Sempre saem temas novos. Se eu lembrar do tema algum tempo depois é porque é especial. Vou selecionando e dando atenção aos que gosto mais, e assim vai... tipo repescagem. A questão do fator climático exerce bastante influência sobre minha inspiração e produção. O período do outono e da inversão são os mais favoráveis. Em minha opinião, o "tempo bom" do ano chegou! 

De modo geral, o jazz manouche é um estilo estacionado, datado, como aquela sonoridade típica da Jovem Guarda?
A maioria das pessoas associa o jazz manouche diretamente ao estilo hot club. Porém, com a fusão de gêneros e de muita gente, o manouche de hoje é bem mais amplo. Vale a pena "abrir" os ouvidos, pesquisar. Há diversos trabalhos pra lá de interessantes. 

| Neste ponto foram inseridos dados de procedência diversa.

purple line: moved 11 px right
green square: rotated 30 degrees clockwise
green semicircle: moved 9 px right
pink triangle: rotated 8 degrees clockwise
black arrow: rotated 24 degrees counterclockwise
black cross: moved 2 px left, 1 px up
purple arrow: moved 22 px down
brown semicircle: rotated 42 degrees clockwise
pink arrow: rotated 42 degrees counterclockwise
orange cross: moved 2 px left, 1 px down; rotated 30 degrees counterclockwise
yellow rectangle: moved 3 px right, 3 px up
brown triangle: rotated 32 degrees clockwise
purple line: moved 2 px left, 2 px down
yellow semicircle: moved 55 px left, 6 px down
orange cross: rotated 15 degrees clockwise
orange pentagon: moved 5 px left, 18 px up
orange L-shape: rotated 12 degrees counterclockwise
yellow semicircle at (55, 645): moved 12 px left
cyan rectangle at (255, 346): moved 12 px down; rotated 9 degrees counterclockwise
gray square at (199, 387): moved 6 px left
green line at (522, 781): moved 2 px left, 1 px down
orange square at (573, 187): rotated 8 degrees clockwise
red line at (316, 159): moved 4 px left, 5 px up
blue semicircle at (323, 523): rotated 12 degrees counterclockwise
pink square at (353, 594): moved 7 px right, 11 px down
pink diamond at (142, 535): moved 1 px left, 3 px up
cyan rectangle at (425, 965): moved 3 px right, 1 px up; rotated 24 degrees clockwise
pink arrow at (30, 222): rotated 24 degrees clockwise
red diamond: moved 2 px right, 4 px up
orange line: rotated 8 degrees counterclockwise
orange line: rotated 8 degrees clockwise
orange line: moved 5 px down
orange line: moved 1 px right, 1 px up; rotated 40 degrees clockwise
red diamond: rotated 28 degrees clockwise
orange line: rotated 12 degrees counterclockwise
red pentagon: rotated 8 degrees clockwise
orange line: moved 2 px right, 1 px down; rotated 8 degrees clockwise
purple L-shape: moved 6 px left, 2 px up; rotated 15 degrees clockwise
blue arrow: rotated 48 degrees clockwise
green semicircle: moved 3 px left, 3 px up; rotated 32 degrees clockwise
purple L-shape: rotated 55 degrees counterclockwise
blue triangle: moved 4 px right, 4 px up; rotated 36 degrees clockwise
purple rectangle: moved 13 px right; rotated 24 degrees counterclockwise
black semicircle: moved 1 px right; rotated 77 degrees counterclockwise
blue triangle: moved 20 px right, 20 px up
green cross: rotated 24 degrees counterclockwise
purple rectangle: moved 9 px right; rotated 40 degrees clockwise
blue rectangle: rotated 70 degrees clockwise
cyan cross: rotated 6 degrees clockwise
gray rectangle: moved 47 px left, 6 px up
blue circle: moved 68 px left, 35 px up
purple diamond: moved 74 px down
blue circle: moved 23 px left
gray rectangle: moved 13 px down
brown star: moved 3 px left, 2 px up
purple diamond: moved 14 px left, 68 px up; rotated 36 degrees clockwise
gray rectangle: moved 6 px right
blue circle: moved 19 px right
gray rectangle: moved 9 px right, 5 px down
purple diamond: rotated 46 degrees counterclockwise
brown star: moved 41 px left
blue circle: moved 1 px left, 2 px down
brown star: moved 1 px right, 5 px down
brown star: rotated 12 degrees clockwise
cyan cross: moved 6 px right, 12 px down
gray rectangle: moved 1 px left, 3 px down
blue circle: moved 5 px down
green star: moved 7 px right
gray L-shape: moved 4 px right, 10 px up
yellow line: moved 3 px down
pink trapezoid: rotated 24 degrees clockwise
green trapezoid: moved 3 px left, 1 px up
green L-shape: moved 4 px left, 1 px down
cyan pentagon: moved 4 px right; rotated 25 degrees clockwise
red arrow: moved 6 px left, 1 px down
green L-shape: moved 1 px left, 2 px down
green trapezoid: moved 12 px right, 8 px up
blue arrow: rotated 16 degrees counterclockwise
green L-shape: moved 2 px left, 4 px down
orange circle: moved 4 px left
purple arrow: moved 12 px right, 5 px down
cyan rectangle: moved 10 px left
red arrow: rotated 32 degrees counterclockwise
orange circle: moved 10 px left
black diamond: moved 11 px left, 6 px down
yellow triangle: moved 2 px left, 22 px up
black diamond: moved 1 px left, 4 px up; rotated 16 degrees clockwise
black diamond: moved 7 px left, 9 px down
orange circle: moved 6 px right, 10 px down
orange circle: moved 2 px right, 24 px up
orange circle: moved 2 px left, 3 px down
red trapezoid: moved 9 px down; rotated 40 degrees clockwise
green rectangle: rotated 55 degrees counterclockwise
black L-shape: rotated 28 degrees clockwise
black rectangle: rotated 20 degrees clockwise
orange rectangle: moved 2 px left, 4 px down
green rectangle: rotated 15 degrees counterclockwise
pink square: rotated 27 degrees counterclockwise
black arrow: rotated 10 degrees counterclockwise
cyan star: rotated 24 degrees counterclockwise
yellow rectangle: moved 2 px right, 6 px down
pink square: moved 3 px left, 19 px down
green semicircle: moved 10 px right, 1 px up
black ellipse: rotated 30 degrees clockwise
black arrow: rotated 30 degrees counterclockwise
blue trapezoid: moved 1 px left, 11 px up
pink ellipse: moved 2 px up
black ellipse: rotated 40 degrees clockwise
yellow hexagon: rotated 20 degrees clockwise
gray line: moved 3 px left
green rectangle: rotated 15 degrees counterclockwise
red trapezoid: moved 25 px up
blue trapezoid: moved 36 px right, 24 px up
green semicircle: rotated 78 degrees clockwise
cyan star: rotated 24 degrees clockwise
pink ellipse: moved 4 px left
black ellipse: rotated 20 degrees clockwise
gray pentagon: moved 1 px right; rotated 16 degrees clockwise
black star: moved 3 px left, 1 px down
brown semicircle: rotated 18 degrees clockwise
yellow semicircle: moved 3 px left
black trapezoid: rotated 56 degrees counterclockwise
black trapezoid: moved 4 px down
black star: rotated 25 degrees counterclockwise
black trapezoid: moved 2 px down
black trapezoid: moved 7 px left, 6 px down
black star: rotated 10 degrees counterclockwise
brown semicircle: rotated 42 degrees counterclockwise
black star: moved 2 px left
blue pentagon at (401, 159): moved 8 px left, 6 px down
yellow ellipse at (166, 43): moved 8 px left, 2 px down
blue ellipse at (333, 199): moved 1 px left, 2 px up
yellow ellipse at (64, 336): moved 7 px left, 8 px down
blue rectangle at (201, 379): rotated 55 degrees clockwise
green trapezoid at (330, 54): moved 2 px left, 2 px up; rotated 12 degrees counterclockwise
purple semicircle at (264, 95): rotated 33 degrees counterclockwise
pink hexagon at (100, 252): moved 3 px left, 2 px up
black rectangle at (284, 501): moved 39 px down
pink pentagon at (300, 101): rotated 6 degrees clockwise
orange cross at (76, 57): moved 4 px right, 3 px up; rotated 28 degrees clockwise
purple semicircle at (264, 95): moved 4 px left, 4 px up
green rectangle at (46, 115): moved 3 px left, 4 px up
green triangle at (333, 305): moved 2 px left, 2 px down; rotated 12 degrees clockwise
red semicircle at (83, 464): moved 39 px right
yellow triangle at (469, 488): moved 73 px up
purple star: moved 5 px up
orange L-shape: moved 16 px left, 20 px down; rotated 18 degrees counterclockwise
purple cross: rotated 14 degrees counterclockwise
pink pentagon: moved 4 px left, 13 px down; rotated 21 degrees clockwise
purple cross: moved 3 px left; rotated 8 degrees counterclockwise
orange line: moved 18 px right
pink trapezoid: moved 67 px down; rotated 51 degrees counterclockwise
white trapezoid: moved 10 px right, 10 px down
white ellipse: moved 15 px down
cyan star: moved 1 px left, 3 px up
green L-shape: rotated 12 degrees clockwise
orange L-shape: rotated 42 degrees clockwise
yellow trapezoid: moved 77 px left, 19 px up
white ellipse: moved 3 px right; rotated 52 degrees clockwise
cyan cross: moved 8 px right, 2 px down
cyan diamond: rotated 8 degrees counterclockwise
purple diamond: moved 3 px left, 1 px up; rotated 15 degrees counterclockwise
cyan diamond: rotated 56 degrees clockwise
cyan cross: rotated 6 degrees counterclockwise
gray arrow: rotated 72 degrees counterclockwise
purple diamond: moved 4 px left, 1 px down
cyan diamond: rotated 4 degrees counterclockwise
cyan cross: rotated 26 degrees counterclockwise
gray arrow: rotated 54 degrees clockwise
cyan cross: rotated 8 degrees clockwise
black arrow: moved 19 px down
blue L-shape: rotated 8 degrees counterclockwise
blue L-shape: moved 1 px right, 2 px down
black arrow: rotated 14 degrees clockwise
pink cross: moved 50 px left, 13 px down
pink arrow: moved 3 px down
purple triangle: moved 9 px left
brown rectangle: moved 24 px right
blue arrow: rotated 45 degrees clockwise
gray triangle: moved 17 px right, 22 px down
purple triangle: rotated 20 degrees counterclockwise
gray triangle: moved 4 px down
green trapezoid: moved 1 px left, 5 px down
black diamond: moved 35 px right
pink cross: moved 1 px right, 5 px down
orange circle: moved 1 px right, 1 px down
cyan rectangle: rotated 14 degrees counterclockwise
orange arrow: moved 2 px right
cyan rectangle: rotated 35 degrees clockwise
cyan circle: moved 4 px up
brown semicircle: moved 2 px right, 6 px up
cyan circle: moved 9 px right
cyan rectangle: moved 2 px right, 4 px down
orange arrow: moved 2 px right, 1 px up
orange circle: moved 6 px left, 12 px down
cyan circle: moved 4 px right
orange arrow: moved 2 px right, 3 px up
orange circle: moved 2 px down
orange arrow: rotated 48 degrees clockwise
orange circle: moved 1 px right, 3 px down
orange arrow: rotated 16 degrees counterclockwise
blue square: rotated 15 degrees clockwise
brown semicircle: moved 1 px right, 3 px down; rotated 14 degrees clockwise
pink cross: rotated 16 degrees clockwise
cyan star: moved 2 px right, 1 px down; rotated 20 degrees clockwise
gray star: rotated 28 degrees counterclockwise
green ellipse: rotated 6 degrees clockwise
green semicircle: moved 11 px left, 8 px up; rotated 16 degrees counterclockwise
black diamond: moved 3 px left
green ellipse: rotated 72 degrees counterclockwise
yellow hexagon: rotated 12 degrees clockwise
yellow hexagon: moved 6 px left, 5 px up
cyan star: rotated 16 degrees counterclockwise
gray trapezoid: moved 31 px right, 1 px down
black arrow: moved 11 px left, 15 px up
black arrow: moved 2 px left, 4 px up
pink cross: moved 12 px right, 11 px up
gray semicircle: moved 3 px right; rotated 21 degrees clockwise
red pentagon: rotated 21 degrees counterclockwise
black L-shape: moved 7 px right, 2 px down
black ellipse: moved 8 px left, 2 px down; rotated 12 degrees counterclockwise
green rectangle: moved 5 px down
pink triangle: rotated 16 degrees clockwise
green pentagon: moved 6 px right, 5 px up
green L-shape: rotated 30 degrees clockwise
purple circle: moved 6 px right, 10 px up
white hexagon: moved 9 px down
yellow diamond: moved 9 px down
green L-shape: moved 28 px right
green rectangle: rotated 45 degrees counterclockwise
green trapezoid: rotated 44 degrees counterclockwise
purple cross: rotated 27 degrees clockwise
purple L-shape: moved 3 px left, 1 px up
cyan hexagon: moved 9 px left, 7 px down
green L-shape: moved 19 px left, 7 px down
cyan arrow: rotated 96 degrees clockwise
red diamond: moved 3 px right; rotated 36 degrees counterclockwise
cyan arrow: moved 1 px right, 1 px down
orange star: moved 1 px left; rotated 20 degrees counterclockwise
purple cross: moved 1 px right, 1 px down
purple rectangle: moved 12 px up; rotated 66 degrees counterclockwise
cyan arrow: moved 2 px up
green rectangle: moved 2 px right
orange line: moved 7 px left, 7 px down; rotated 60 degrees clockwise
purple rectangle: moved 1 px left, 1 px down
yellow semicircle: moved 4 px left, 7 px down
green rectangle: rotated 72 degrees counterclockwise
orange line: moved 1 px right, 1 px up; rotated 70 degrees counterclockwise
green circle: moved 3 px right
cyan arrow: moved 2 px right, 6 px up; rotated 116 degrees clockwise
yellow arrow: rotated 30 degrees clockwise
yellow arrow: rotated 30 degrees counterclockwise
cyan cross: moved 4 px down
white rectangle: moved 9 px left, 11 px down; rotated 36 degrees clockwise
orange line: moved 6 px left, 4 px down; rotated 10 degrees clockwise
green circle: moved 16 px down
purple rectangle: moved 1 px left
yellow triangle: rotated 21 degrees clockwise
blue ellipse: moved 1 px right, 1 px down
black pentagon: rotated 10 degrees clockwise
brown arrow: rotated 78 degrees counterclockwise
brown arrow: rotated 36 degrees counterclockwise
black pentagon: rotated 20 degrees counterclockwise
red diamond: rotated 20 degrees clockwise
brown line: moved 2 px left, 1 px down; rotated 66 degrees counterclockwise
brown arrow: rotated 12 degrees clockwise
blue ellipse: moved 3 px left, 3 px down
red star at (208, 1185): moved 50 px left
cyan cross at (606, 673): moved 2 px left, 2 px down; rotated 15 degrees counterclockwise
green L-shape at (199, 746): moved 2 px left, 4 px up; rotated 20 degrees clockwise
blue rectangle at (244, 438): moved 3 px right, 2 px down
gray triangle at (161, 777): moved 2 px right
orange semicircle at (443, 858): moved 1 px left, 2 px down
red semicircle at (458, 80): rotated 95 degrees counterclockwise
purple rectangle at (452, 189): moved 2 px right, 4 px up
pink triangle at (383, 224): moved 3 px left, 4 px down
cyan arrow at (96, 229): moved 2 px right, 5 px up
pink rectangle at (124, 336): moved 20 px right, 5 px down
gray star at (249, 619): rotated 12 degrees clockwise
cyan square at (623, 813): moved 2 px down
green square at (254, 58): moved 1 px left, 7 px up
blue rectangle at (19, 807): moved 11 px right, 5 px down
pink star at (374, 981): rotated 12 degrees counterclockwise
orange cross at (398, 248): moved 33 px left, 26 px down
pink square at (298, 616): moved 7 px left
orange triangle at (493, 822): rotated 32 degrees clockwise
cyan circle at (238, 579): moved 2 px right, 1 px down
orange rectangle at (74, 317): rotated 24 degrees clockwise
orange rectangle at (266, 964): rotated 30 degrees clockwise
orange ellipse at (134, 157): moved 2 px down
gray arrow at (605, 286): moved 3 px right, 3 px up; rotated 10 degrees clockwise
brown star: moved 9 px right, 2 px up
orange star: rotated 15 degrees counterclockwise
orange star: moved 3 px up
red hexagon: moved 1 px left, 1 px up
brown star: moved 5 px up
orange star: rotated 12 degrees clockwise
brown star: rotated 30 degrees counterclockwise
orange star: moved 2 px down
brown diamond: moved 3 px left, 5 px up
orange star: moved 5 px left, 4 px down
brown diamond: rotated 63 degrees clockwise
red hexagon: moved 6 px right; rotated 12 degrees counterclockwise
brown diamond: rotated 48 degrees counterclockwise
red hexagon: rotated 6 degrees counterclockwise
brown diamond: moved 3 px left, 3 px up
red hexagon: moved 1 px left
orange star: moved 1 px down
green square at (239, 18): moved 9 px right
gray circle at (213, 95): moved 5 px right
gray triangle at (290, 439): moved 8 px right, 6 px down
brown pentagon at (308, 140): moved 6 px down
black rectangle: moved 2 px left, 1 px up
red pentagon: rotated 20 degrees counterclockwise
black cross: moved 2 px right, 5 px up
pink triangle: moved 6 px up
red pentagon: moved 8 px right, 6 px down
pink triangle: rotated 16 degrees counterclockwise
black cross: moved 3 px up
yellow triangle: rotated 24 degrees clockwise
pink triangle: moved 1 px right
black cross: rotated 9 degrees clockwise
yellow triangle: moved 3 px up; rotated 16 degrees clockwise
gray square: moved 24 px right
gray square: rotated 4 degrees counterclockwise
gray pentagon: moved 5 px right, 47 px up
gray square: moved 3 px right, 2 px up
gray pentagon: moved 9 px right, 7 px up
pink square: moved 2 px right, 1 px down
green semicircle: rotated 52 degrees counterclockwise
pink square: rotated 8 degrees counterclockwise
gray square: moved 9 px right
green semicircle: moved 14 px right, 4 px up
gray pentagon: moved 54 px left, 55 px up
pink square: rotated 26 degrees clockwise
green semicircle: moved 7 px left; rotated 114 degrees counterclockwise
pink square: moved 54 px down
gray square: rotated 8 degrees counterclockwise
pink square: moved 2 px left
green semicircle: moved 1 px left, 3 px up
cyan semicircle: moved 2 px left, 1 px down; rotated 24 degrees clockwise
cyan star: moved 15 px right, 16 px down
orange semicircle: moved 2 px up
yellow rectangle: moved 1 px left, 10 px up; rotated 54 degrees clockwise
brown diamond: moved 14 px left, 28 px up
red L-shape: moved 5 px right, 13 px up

Qual é a cara do manouche hoje em dia?
Ao mesmo tempo, regional e universal!

Veja a seguir Mauro Albertt tocando Fogo y Agua.

Comentários

  1. Mauro Albertt é o meu compositor preferido de jazz manouche. Gosto de todos os seus cds, com belos temas. Ouvi de várias pessoas no Festival de Piracicaba (que não são conhecedores do manouche) sobre a originalidade do som do Mauro. Ele é, além de grande compositor, um músico de técnica apurada e um cara muito legal! Um grande parceiro nesta árdua batalha do gypsy no Brasil. Desde 2008, tenho acompanhado com muito interesse tudo o que diga respeito a gypsy jazz. Gosto muito das abordagens originais do manouche que têm acontecido por aqui, como, além de Albertt, a de Bina Coquet (em seu belo cd solo, com temas autorais e de choro e samba), e a de Ernani Teixeira (com o Hot Jazz Club no Festival de Inverno de Piracicaba, a aplicação do manouche em vários temas eruditos de Mozart, Bach, etc). Mas vejo interpretações mais tradicionais e excelentes como Jazz Cigano Quinteto e Hot Club do Brasil. No cenário internacional, também aprecio um gypsy jazz diferente do Django: Robin Nolan (com rock do ACDC), John Jorgenson (temas autorais), Dario Nápoli e Gonzalo Bergara (linguagem mais moderna), Tcha Badjo (com dois fantásticos violonistas, Charles e Damien, e o baixo e vocal especial do Johnny. Mas fico encantado ao ouvir um jazz manouche "old school" como o de Fappy Lafertin. E nos shows e cd's de virtuosos violonistas como Stochello, Mozes, Angelo, Paulus, percebo uma técnica impecável e uma abordagem individualmente original, apesar de ser mantida (e gosto disso) a tradição cigana. Nos cafés da França, não acho que ocorra mera cópia do Django. A nova geração dos violinistas de nível alto busca sempre colocar novos ingredientes, do jazz moderno à música brasileira. Os cd's sempre têm temas autorais, embora um outro ainda sejam do Django. Acho que as gig's é que mantém sempre os mesmos temas (talvez até pra facilitar as sempre frequentes jams sessions). Parabéns pela excelente entrevista, Henrique!